- [Text shown]:
........

Beyond the sweet crush between its principal characters, A Sign of Affection rounds out its cast with a range of angsty and beautifully drawn 20-somethings with varying chips on their shoulders and romantic anxieties. (Seriously, these are some of the most beautiful people ever drawn.) Tried-and-tested shojo clichés — the spurned childhood friend, for example — are here, but they maintain dramatic weight and a sense of emotional complexity. There are some moments where its day-to-day drama becomes unintentionally funny, like Yuki looking completely awestruck at a Costco (to be fair, they’re university students, and anyone would be thrilled by the store’s gigantic tiramisu). Otherwise, the show has a cute sense of humor and an almost sickly romantic temperance, perhaps an acquired taste for some. But for those who do appreciate such unabashedly sentimental anime, A Sign of Affection will go down smooth.
Frieren: Beyond Journey’s End (Crunchyroll)
Much like the title elf herself, Frieren: Beyond Journey’s End stays as spritely as ever throughout a rather long (28 episodes!) but captivating season. Here, in its second part, Frieren must take a mage exam. It turns out that Frieren, in her centuries-old age, doesn’t have any kind of government-supplied proof of her aptitude for magic. Frieren and her longtime protégé, Fern, sign up for the test and meet a host of colorful new characters.

........

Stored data
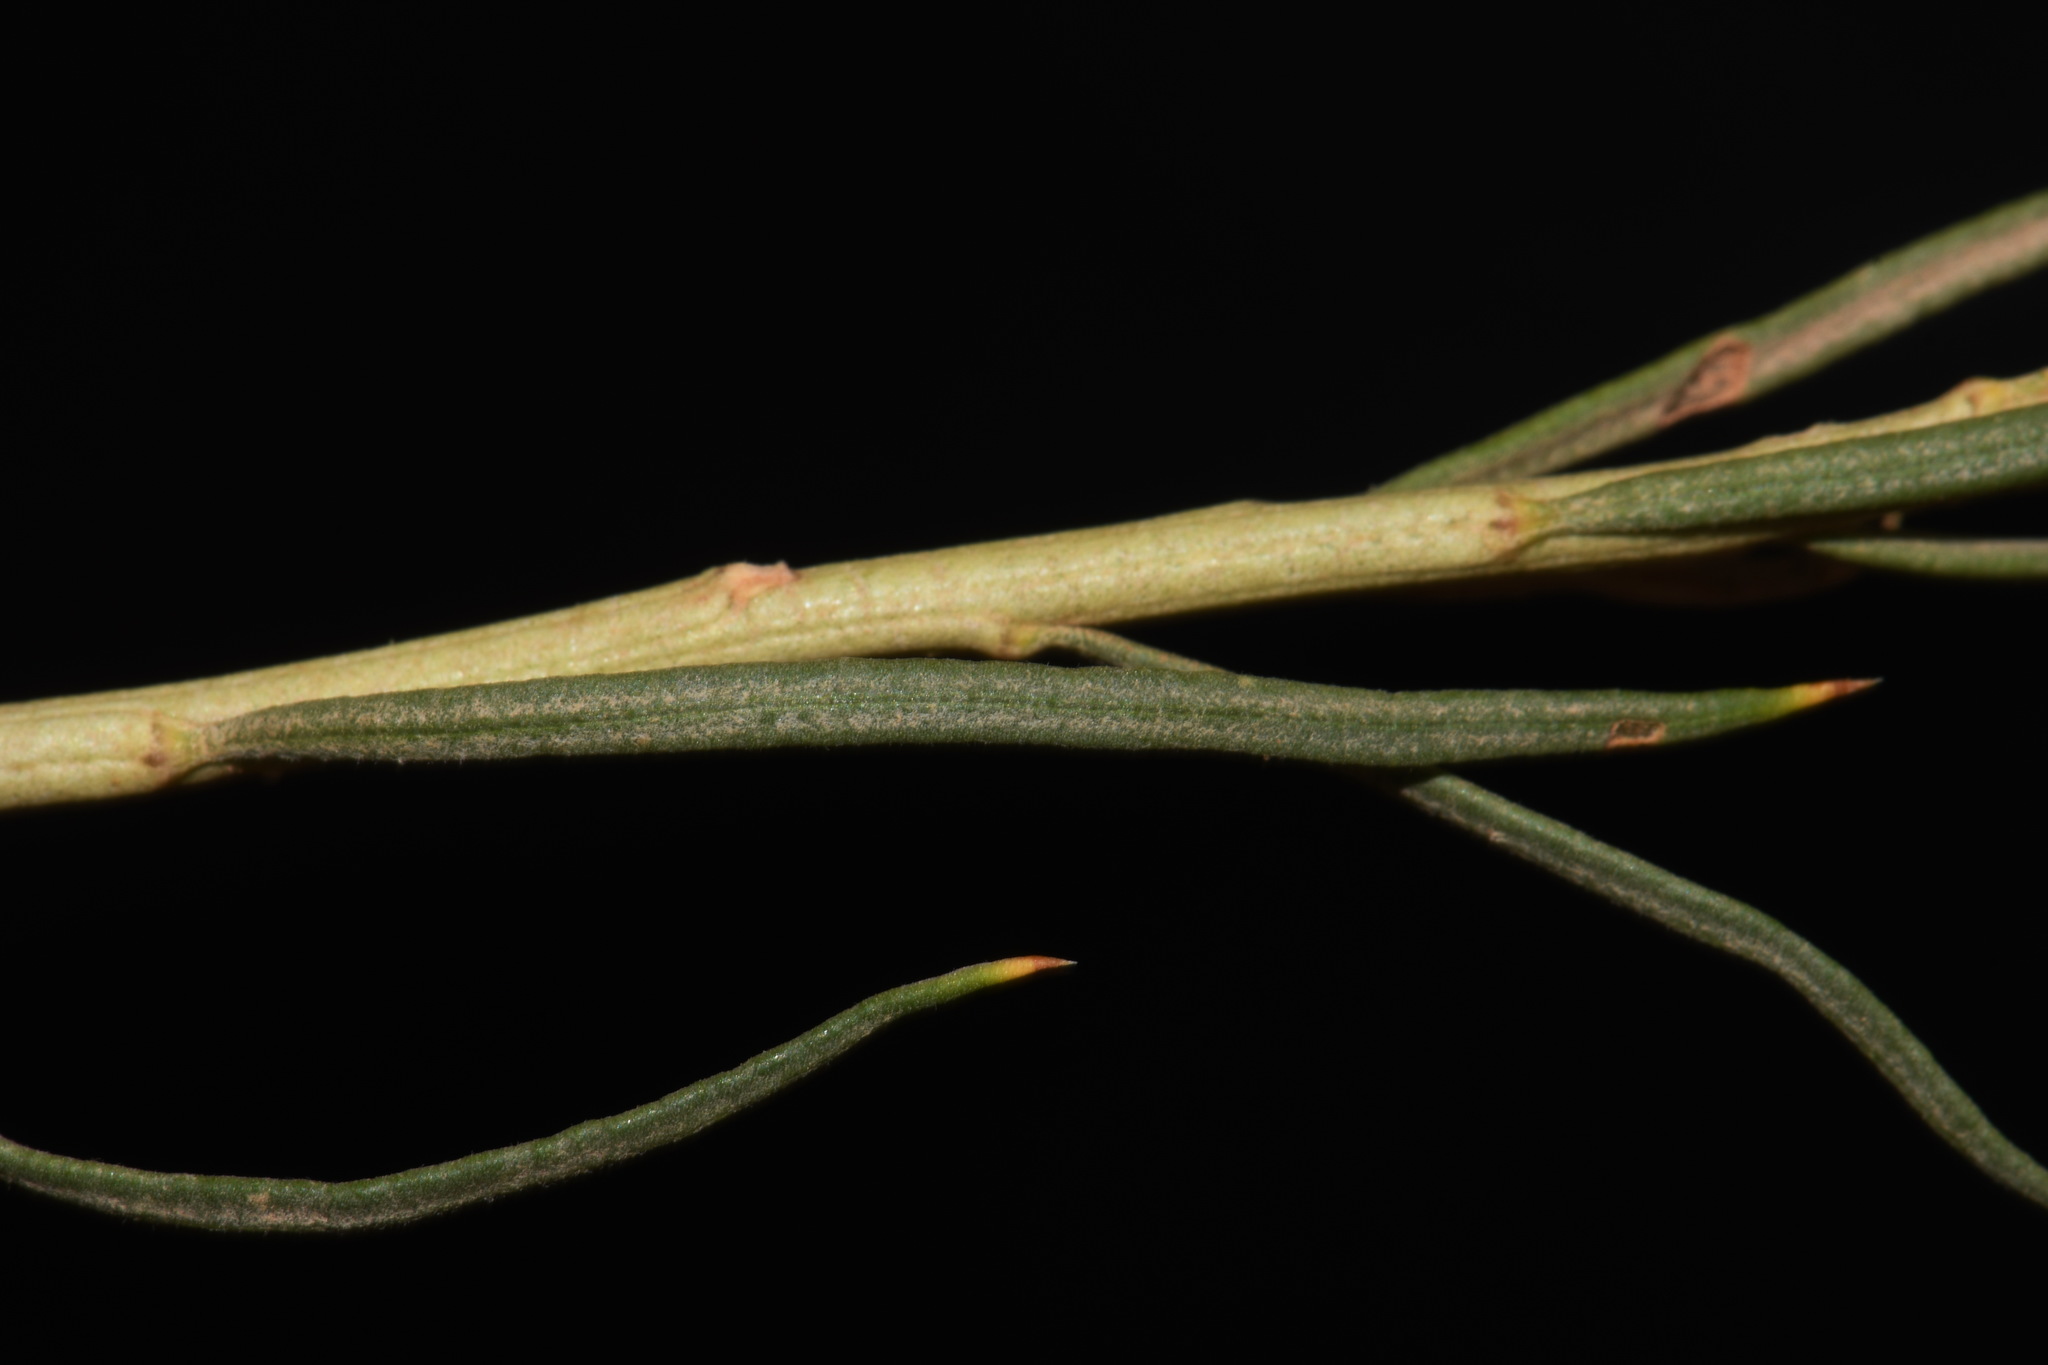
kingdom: Plantae
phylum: Tracheophyta
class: Magnoliopsida
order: Asterales
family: Asteraceae
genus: Ericameria
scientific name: Ericameria nauseosa
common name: Rubber rabbitbrush
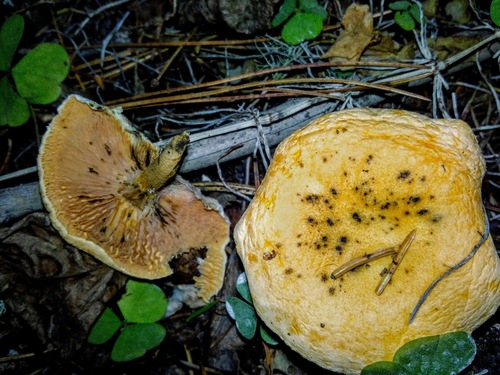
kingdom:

........

- [What to work on]: Resume the anime review from its final sentence, carrying the Frieren entry forward.

- [Written answer]:
In its first part, Frieren was one of the most beautifully made anime series of last year, and it continues to be in its second. Beyond outstanding visual presentation under the eye of series director Keiichirō Saitō (Bocchi the Rock!), with its gorgeous backgrounds and articulate character animation, Frieren also shines through Evan Call’s work on the soundtrack, which evokes classic high fantasy with sounds that feel ripped from the past: fitting for a show about a bookworm who is over 1,000 years old.
If you’ve been watching up to this point, then you know about the show’s favoring of quiet character work only to surprise you with a kinetic, smartly choreographed action spectacle. The new arc leans into this excitement with a renewed focus on mage combat that unfolds like hypermobile battleships moving against each other, spells unleashed with sudden explosive power. Watching these psychos size one another up is fun, yet even with a higher concentration of battles than in its first half, the show never completely gives over to pure spectacle as it keeps delving into both Frieren’s extensive past and adding new complications to her world.
Delicious in Dungeon (Netflix)
This adaptation of the excellent Ryoko Kui manga from Studio Trigger (Cyberpunk Edgerunners) and director Yoshihiro Miyajima quite literally makes a meal out of the logistics of tabletop fantasy RPGs, with its main cast learning how to cook monsters in order to survive a trip down to the lowest depths of an incomprehensibly large dungeon. After a disastrous encounter with a dragon that results in his sister being eaten alive, the human Laios, the elven mage Marcille, and the halfling Chilchuck venture back into the dungeon to rescue their comrade with the assistance of the dwarven cook and forager Senshi.
What follows is part traditional fantasy adventure, part cooking anime as each episode — titled after whatever meal they’re having — follows the gang through the unique environment of each new level of the dungeon. The show’s second half in particular has only gotten more compelling, progressing from relatively low-stakes, lighthearted culinary antics to rather tragic and frequently dark drama colored by expansive world-building.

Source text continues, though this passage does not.